How to specify what to search & among which set?

Here is the REPL equivalent of make demo (input reduced for convenience):

$ make debug
⋮
Eshell V6.0  (abort with ^G)
1> G = tmln:main( filelib:wildcard("../20news-bydate/20news-bydate-train/*") ).
Indexing using workers:
        proc <0.30.0>  will be indexing  "../20news-bydate/20news-bydate-train/alt.atheism"
        proc <0.31.0>  will be indexing  "../20news-bydate/20news-bydate-train/comp.graphics"
        ⋮
   --
…snip…
All 20 workers ready.
…snip…
2> tmln:elastic_search(G, [<<"pink">>, <<"floyd">>]).

### Task requirements
1 > Print the passage on specifying a search from "Here is the" to "20 workers ready.".
2 > Proceed with the passage on specifying a search, starting after its final line.

### Data segment
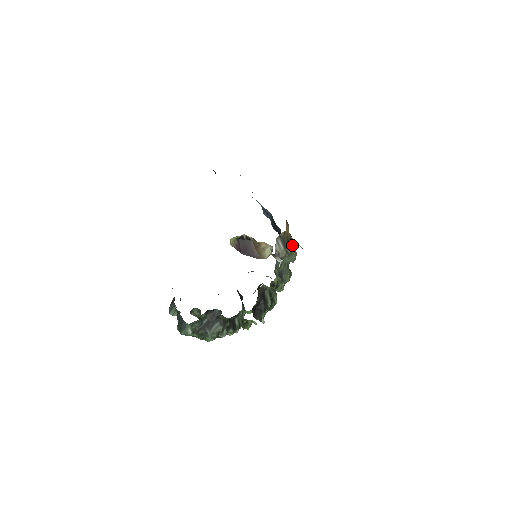
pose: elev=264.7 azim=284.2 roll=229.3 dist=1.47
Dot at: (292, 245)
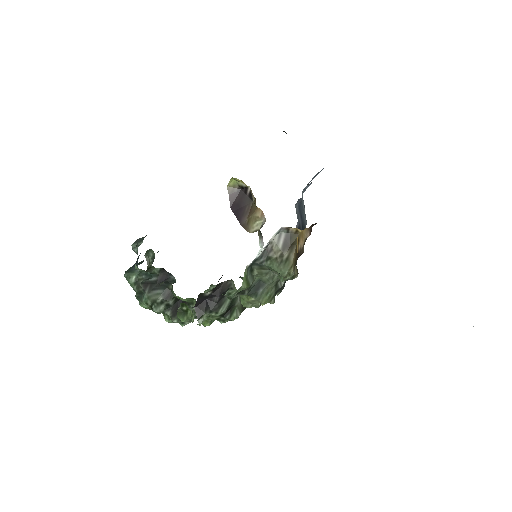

### Answers per task
1 >
Here is the REPL equivalent of make demo (input reduced for convenience):

$ make debug
⋮
Eshell V6.0  (abort with ^G)
1> G = tmln:main( filelib:wildcard("../20news-bydate/20news-bydate-train/*") ).
Indexing using workers:
        proc <0.30.0>  will be indexing  "../20news-bydate/20news-bydate-train/alt.atheism"
        proc <0.31.0>  will be indexing  "../20news-bydate/20news-bydate-train/comp.graphics"
        ⋮
   --
…snip…
All 20 workers ready.

2 >
⋮
["../20news-bydate/20news-bydate-train/sci.space/59905"]
^G q

Requirements

  • make, curl
  • brew install erlang
  • The dataset
    • mkdir ../20news-bydate && cd ../20news-bydate
    • curl 'http://people.csail.mit.edu/jrennie/20Newsgroups/20news-bydate.tar.gz' | tar xz

Notes

  • All the interesting code is in src/tmln.erl
  • While testing on 20news-bydate/20news-bydate-train/comp.os.ms-windows.misc, with 4 cores & 2GB RAM available:
    • The plists module implements concurrent lists utilities
      • I was able to gain a 10x speedup on analyze just using plists' map
      • (from ~4s to ~700ms)
    • The hashmap is the process's dictionary: atomic, mutating updates
      • 100x speedup on build just going from ETS de-facto Erlang mutable RAM storage to proc.dict mutable, process-local #HolyShit!
      • (from ~20s to ~500ms)
  • Urls are hashed and an immediate is used in their place
    • Bench shows small (CPU & mem) perf decrease, but keeping code (small, may be usefull when distributed)
    • CPU Perf decreased slightly due to the mean hashmap accesses doubling
  • Compiling with HiPE gives code that is actually slower here…
  • Activated +o3 optimisation option because why not.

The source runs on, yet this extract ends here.